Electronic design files
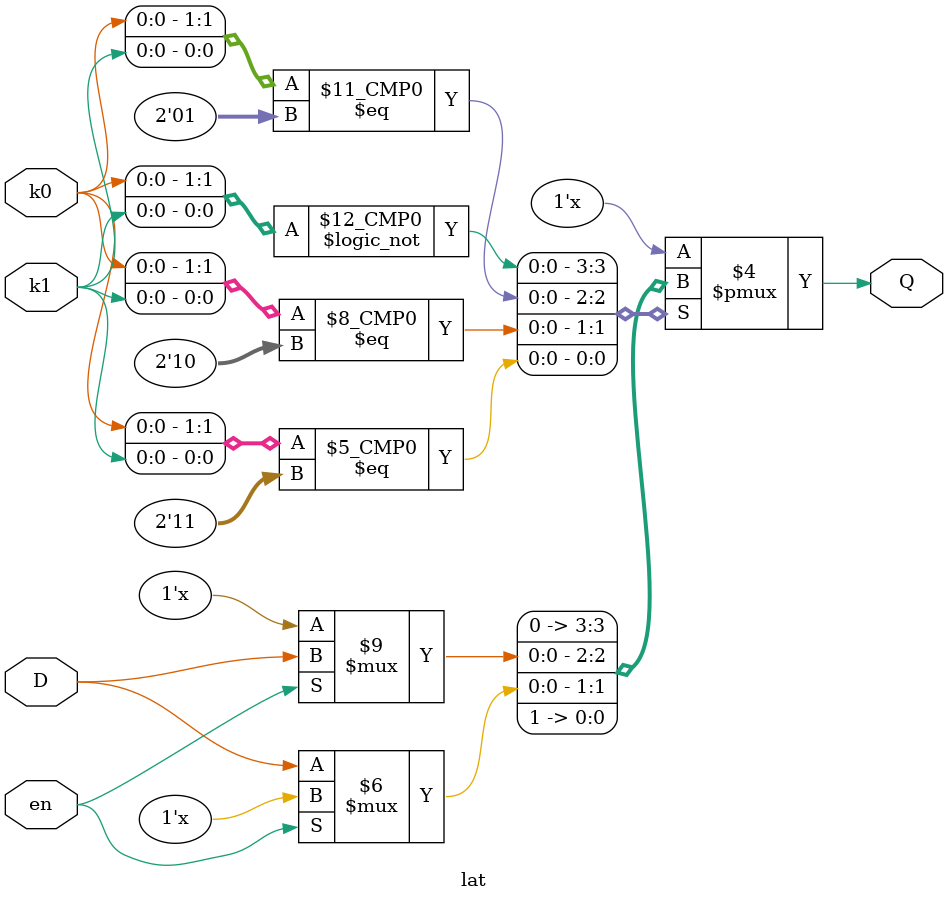
<source format=v>

module lat
(
  input en,
  output reg Q,
  input k0,
  input k1,
  input D
);

  initial Q = 0;
          
  always @(*) begin
    case({k0, k1})
      2'b00: Q <= 0; 
      2'b01: if (en) Q <= D;
      2'b10: if (!en) Q <= D;
      2'b11: Q <= 1;
      //default: Q <= Q;
    endcase
  end

endmodule

</source>
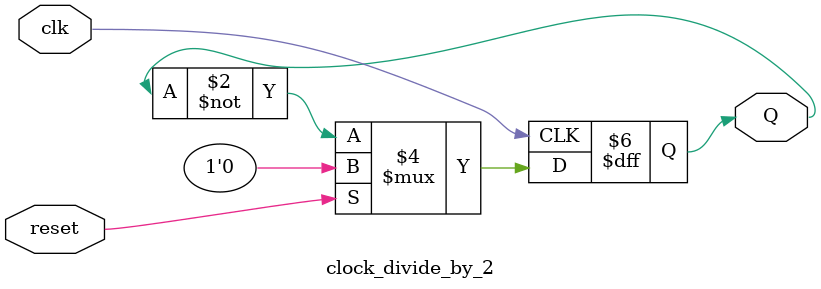
<source format=v>
`timescale 1ns / 1ps

module clock_divide_by_2(clk,reset,Q);
input clk,reset;
output reg Q;
always @(posedge clk) //synchronous reset 
begin
if(reset)
Q<=1'b0;
else
Q<=~Q;
end
endmodule

</source>
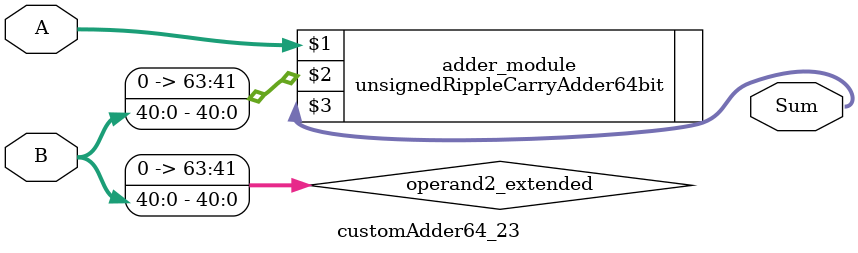
<source format=v>
module customAdder64_23(
                        input [63 : 0] A,
                        input [40 : 0] B,
                        
                        output [64 : 0] Sum
                );

        wire [63 : 0] operand2_extended;
        
        assign operand2_extended =  {23'b0, B};
        
        unsignedRippleCarryAdder64bit adder_module(
            A,
            operand2_extended,
            Sum
        );
        
        endmodule
        
</source>
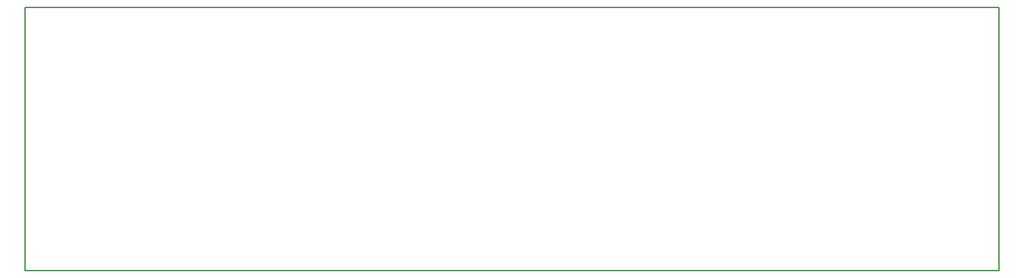
<source format=gbr>
%TF.GenerationSoftware,KiCad,Pcbnew,(6.0.5)*%
%TF.CreationDate,2022-08-08T19:37:45+02:00*%
%TF.ProjectId,Solar,536f6c61-722e-46b6-9963-61645f706362,rev?*%
%TF.SameCoordinates,Original*%
%TF.FileFunction,Profile,NP*%
%FSLAX46Y46*%
G04 Gerber Fmt 4.6, Leading zero omitted, Abs format (unit mm)*
G04 Created by KiCad (PCBNEW (6.0.5)) date 2022-08-08 19:37:45*
%MOMM*%
%LPD*%
G01*
G04 APERTURE LIST*
%TA.AperFunction,Profile*%
%ADD10C,0.200000*%
%TD*%
G04 APERTURE END LIST*
D10*
X83820000Y-121920000D02*
X83820000Y-88900000D01*
X205740000Y-121920000D02*
X205740000Y-88900000D01*
X205740000Y-88900000D02*
X83820000Y-88900000D01*
X83820000Y-121920000D02*
X205740000Y-121920000D01*
M02*

</source>
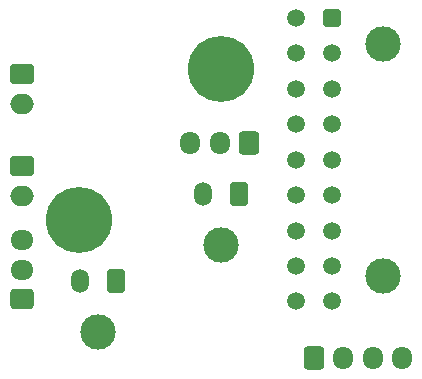
<source format=gbr>
%TF.GenerationSoftware,KiCad,Pcbnew,(6.0.6)*%
%TF.CreationDate,2022-08-05T03:01:18+02:00*%
%TF.ProjectId,toolhead_pcb,746f6f6c-6865-4616-945f-7063622e6b69,rev?*%
%TF.SameCoordinates,Original*%
%TF.FileFunction,Soldermask,Bot*%
%TF.FilePolarity,Negative*%
%FSLAX46Y46*%
G04 Gerber Fmt 4.6, Leading zero omitted, Abs format (unit mm)*
G04 Created by KiCad (PCBNEW (6.0.6)) date 2022-08-05 03:01:18*
%MOMM*%
%LPD*%
G01*
G04 APERTURE LIST*
G04 Aperture macros list*
%AMRoundRect*
0 Rectangle with rounded corners*
0 $1 Rounding radius*
0 $2 $3 $4 $5 $6 $7 $8 $9 X,Y pos of 4 corners*
0 Add a 4 corners polygon primitive as box body*
4,1,4,$2,$3,$4,$5,$6,$7,$8,$9,$2,$3,0*
0 Add four circle primitives for the rounded corners*
1,1,$1+$1,$2,$3*
1,1,$1+$1,$4,$5*
1,1,$1+$1,$6,$7*
1,1,$1+$1,$8,$9*
0 Add four rect primitives between the rounded corners*
20,1,$1+$1,$2,$3,$4,$5,0*
20,1,$1+$1,$4,$5,$6,$7,0*
20,1,$1+$1,$6,$7,$8,$9,0*
20,1,$1+$1,$8,$9,$2,$3,0*%
G04 Aperture macros list end*
%ADD10RoundRect,0.250000X-0.750000X0.600000X-0.750000X-0.600000X0.750000X-0.600000X0.750000X0.600000X0*%
%ADD11O,2.000000X1.700000*%
%ADD12C,3.000000*%
%ADD13RoundRect,0.250001X0.499999X0.759999X-0.499999X0.759999X-0.499999X-0.759999X0.499999X-0.759999X0*%
%ADD14O,1.500000X2.020000*%
%ADD15C,5.600000*%
%ADD16RoundRect,0.250000X0.600000X0.725000X-0.600000X0.725000X-0.600000X-0.725000X0.600000X-0.725000X0*%
%ADD17O,1.700000X1.950000*%
%ADD18RoundRect,0.250001X-0.499999X0.499999X-0.499999X-0.499999X0.499999X-0.499999X0.499999X0.499999X0*%
%ADD19C,1.500000*%
%ADD20RoundRect,0.250000X0.725000X-0.600000X0.725000X0.600000X-0.725000X0.600000X-0.725000X-0.600000X0*%
%ADD21O,1.950000X1.700000*%
%ADD22RoundRect,0.250000X-0.600000X-0.725000X0.600000X-0.725000X0.600000X0.725000X-0.600000X0.725000X0*%
G04 APERTURE END LIST*
D10*
%TO.C,Fan1*%
X29250000Y-36250000D03*
D11*
X29250000Y-38750000D03*
%TD*%
D12*
%TO.C,Hotend*%
X46100000Y-42950000D03*
D13*
X47600000Y-38630000D03*
D14*
X44600000Y-38630000D03*
%TD*%
D15*
%TO.C,REF\u002A\u002A*%
X34100000Y-40800000D03*
%TD*%
%TO.C,REF\u002A\u002A*%
X46100000Y-28000000D03*
%TD*%
D16*
%TO.C,Probe*%
X48500000Y-34300000D03*
D17*
X46000000Y-34300000D03*
X43500000Y-34300000D03*
%TD*%
D10*
%TO.C,Fan0*%
X29250000Y-28450000D03*
D11*
X29250000Y-30950000D03*
%TD*%
D12*
%TO.C,Therm 0*%
X35700000Y-50250000D03*
D13*
X37200000Y-45930000D03*
D14*
X34200000Y-45930000D03*
%TD*%
D12*
%TO.C,Breakbox In*%
X59820000Y-25860000D03*
X59820000Y-45560000D03*
D18*
X55500000Y-23700000D03*
D19*
X55500000Y-26700000D03*
X55500000Y-29700000D03*
X55500000Y-32700000D03*
X55500000Y-35700000D03*
X55500000Y-38700000D03*
X55500000Y-41700000D03*
X55500000Y-44700000D03*
X55500000Y-47700000D03*
X52500000Y-23700000D03*
X52500000Y-26700000D03*
X52500000Y-29700000D03*
X52500000Y-32700000D03*
X52500000Y-35700000D03*
X52500000Y-38700000D03*
X52500000Y-41700000D03*
X52500000Y-44700000D03*
X52500000Y-47700000D03*
%TD*%
D20*
%TO.C,NeoPixel*%
X29250000Y-47500000D03*
D21*
X29250000Y-45000000D03*
X29250000Y-42500000D03*
%TD*%
D22*
%TO.C,E-Motor*%
X53950000Y-52525000D03*
D17*
X56450000Y-52525000D03*
X58950000Y-52525000D03*
X61450000Y-52525000D03*
%TD*%
M02*

</source>
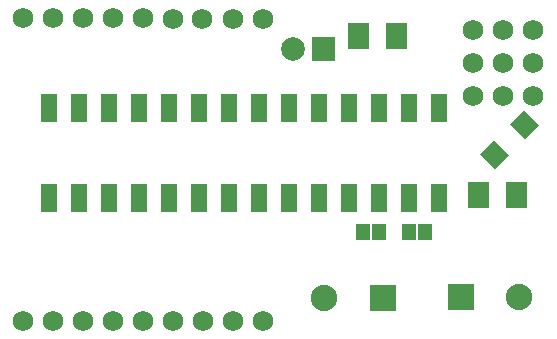
<source format=gts>
G04 Layer: TopSolderMaskLayer*
G04 EasyEDA v6.4.3, 2020-09-28T11:24:18+02:00*
G04 db6a862be2b4476fa8aa916105e7e4dd,b5629027151c44a780a78c7d9cec2130,10*
G04 Gerber Generator version 0.2*
G04 Scale: 100 percent, Rotated: No, Reflected: No *
G04 Dimensions in inches *
G04 leading zeros omitted , absolute positions ,2 integer and 4 decimal *
%FSLAX24Y24*%
%MOIN*%
G90*
G70D02*

%ADD25R,0.055700X0.093900*%
%ADD26C,0.068000*%
%ADD27R,0.088000X0.088000*%
%ADD28C,0.088000*%
%ADD31C,0.078866*%

%LPD*%
G36*
G01X16711Y6009D02*
G01X16210Y6511D01*
G01X16684Y6986D01*
G01X17185Y6484D01*
G01X16711Y6009D01*
G37*
G36*
G01X17715Y7013D02*
G01X17214Y7515D01*
G01X17688Y7990D01*
G01X18189Y7488D01*
G01X17715Y7013D01*
G37*
G54D25*
G01X1850Y5049D03*
G01X2850Y5049D03*
G01X3850Y5049D03*
G01X4850Y5049D03*
G01X5850Y5049D03*
G01X6850Y5049D03*
G01X7850Y5049D03*
G01X8850Y5049D03*
G01X9850Y5049D03*
G01X10850Y5049D03*
G01X11850Y5049D03*
G01X12850Y5049D03*
G01X13850Y5049D03*
G01X14850Y5049D03*
G01X14850Y8049D03*
G01X13850Y8049D03*
G01X12850Y8049D03*
G01X11850Y8049D03*
G01X10850Y8049D03*
G01X9850Y8049D03*
G01X8850Y8049D03*
G01X7850Y8049D03*
G01X6850Y8049D03*
G01X5850Y8049D03*
G01X4850Y8049D03*
G01X3850Y8049D03*
G01X2850Y8049D03*
G01X1850Y8049D03*
G54D26*
G01X1000Y950D03*
G01X2000Y950D03*
G01X3000Y950D03*
G01X4000Y950D03*
G01X5000Y950D03*
G01X6000Y950D03*
G01X7000Y950D03*
G01X8000Y950D03*
G36*
G01X12539Y1259D02*
G01X12539Y2140D01*
G01X13419Y2140D01*
G01X13419Y1259D01*
G01X12539Y1259D01*
G37*
G54D28*
G01X11019Y1700D03*
G54D27*
G01X15569Y1750D03*
G54D28*
G01X17530Y1750D03*
G36*
G01X11814Y10015D02*
G01X11814Y10884D01*
G01X12525Y10884D01*
G01X12525Y10015D01*
G01X11814Y10015D01*
G37*
G36*
G01X13075Y10015D02*
G01X13075Y10884D01*
G01X13785Y10884D01*
G01X13785Y10015D01*
G01X13075Y10015D01*
G37*
G54D26*
G01X8000Y11000D03*
G01X6950Y11000D03*
G01X6000Y11000D03*
G01X5000Y11050D03*
G01X4000Y11050D03*
G01X3000Y11050D03*
G01X2000Y11050D03*
G01X1000Y11050D03*
G01X9000Y950D03*
G01X9000Y11000D03*
G36*
G01X10606Y9605D02*
G01X10606Y10394D01*
G01X11393Y10394D01*
G01X11393Y9605D01*
G01X10606Y9605D01*
G37*
G54D31*
G01X10000Y10000D03*
G54D26*
G01X16000Y8450D03*
G01X17000Y8450D03*
G01X18000Y8450D03*
G01X16000Y9550D03*
G01X17000Y9550D03*
G01X18000Y9550D03*
G01X16000Y10650D03*
G01X17000Y10650D03*
G01X18000Y10650D03*
G36*
G01X15814Y4715D02*
G01X15814Y5584D01*
G01X16525Y5584D01*
G01X16525Y4715D01*
G01X15814Y4715D01*
G37*
G36*
G01X17075Y4715D02*
G01X17075Y5584D01*
G01X17785Y5584D01*
G01X17785Y4715D01*
G01X17075Y4715D01*
G37*
G36*
G01X13602Y3642D02*
G01X13602Y4157D01*
G01X14076Y4157D01*
G01X14076Y3642D01*
G01X13602Y3642D01*
G37*
G36*
G01X14153Y3642D02*
G01X14153Y4157D01*
G01X14627Y4157D01*
G01X14627Y3642D01*
G01X14153Y3642D01*
G37*
G36*
G01X12623Y3642D02*
G01X12623Y4157D01*
G01X13097Y4157D01*
G01X13097Y3642D01*
G01X12623Y3642D01*
G37*
G36*
G01X12072Y3642D02*
G01X12072Y4157D01*
G01X12546Y4157D01*
G01X12546Y3642D01*
G01X12072Y3642D01*
G37*
M00*
M02*

</source>
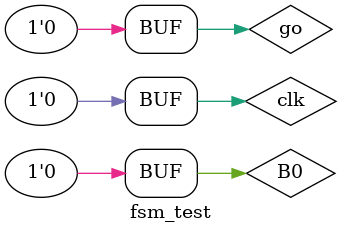
<source format=v>
`timescale 1ns / 1ps


module fsm_test;

	// Inputs
	reg B0;
	reg go;
	reg clk;

	// Outputs
	wire Tsw;
	wire ldn;
	wire Tn;
	wire ldcnt;
	wire Tcnt;
	wire ldf0;
	wire Tf0;
	wire ldf1;
	wire Tf1;
	wire ldout;
	wire Tout;
	wire [2:0] fn_sel;
	wire over;

	// Instantiate the Unit Under Test (UUT)
	controller_fsm uut (
		.Tsw(Tsw), 
		.ldn(ldn), 
		.Tn(Tn), 
		.ldcnt(ldcnt), 
		.Tcnt(Tcnt), 
		.ldf0(ldf0), 
		.Tf0(Tf0), 
		.ldf1(ldf1), 
		.Tf1(Tf1), 
		.ldout(ldout), 
		.Tout(Tout), 
		.fn_sel(fn_sel), 
		.B0(B0), 
		.go(go), 
		.over(over), 
		.clk(clk)
	);

	initial begin
		// Initialize Inputs
		B0 = 0;
		go = 0;
		clk = 0;

		// Wait 100 ns for global reset to finish
		#100;
        
		// Add stimulus here

	end
      
endmodule


</source>
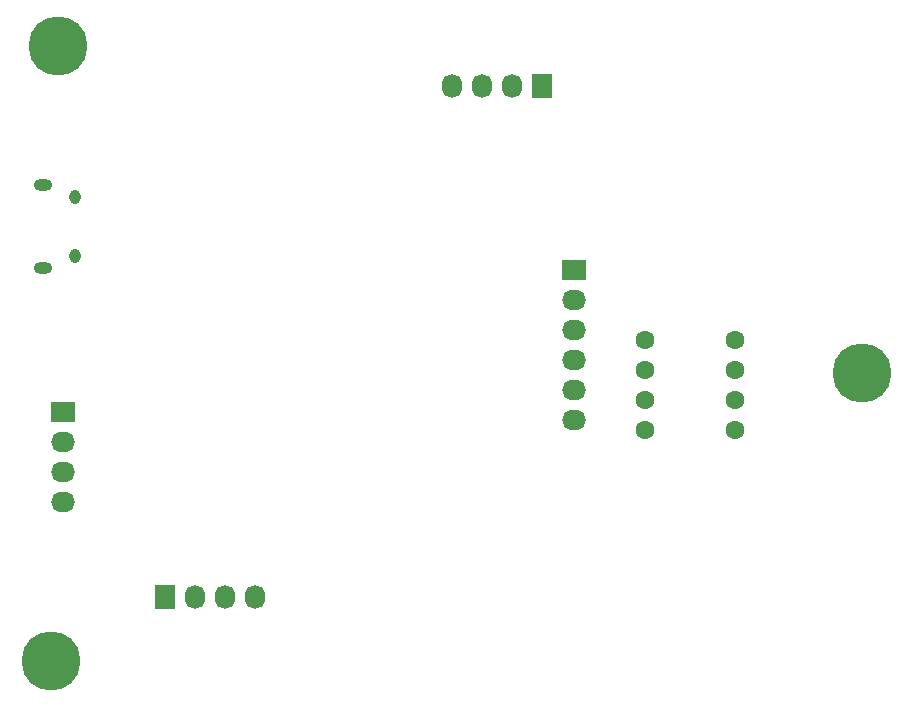
<source format=gbr>
G04 #@! TF.FileFunction,Soldermask,Bot*
%FSLAX46Y46*%
G04 Gerber Fmt 4.6, Leading zero omitted, Abs format (unit mm)*
G04 Created by KiCad (PCBNEW (2015-07-31 BZR 6030)-product) date Fri Sep 11 12:40:14 2015*
%MOMM*%
G01*
G04 APERTURE LIST*
%ADD10C,0.100000*%
%ADD11C,5.000000*%
%ADD12O,0.950000X1.250000*%
%ADD13O,1.550000X1.000000*%
%ADD14R,2.032000X1.727200*%
%ADD15O,2.032000X1.727200*%
%ADD16R,1.727200X2.032000*%
%ADD17O,1.727200X2.032000*%
%ADD18C,1.600000*%
G04 APERTURE END LIST*
D10*
D11*
X164541200Y-83007200D03*
X95859600Y-107391200D03*
D12*
X97891600Y-68142000D03*
X97891600Y-73142000D03*
D13*
X95191600Y-67142000D03*
X95191600Y-74142000D03*
D14*
X140106400Y-74320400D03*
D15*
X140106400Y-76860400D03*
X140106400Y-79400400D03*
X140106400Y-81940400D03*
X140106400Y-84480400D03*
X140106400Y-87020400D03*
D16*
X137414000Y-58775600D03*
D17*
X134874000Y-58775600D03*
X132334000Y-58775600D03*
X129794000Y-58775600D03*
D16*
X105460800Y-102006400D03*
D17*
X108000800Y-102006400D03*
X110540800Y-102006400D03*
X113080800Y-102006400D03*
D14*
X96875600Y-86360000D03*
D15*
X96875600Y-88900000D03*
X96875600Y-91440000D03*
X96875600Y-93980000D03*
D18*
X153710800Y-80264000D03*
X146110800Y-80264000D03*
X153710800Y-82804000D03*
X146110800Y-82804000D03*
X153710800Y-85344000D03*
X146110800Y-85344000D03*
X153710800Y-87884000D03*
X146110800Y-87884000D03*
D11*
X96469200Y-55372000D03*
M02*

</source>
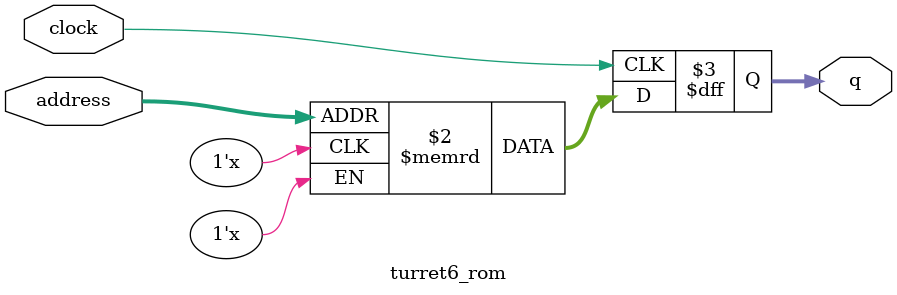
<source format=sv>
module turret6_rom (
	input logic clock,
	input logic [9:0] address,
	output logic [7:0] q
);

logic [7:0] memory [0:1023] /* synthesis ram_init_file = "./turret6/turret6.mif" */;

always_ff @ (posedge clock) begin
	q <= memory[address];
end

endmodule

</source>
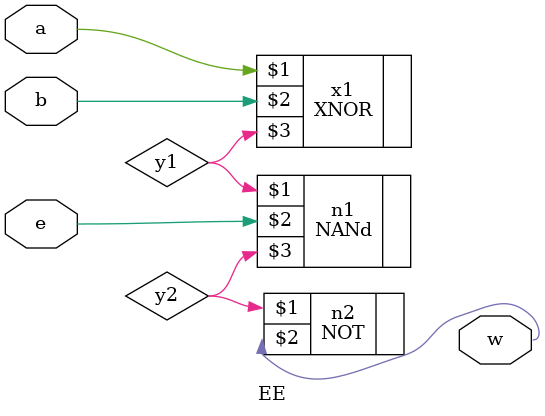
<source format=sv>
`include "gl.sv"
module EE(input e, a, b, output w);
    wire y1, y2;
    XNOR x1(a, b, y1);
    NANd n1(y1, e, y2);
    NOT n2(y2, w);
endmodule

</source>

- **AIM OF THE EXERCISE**
For each line in the data that holds the word "timescale", copy the line.

- **RESPONSE TO THE EXERCISE**
`timescale 1ns / 1ps
`timescale 1ns / 1ps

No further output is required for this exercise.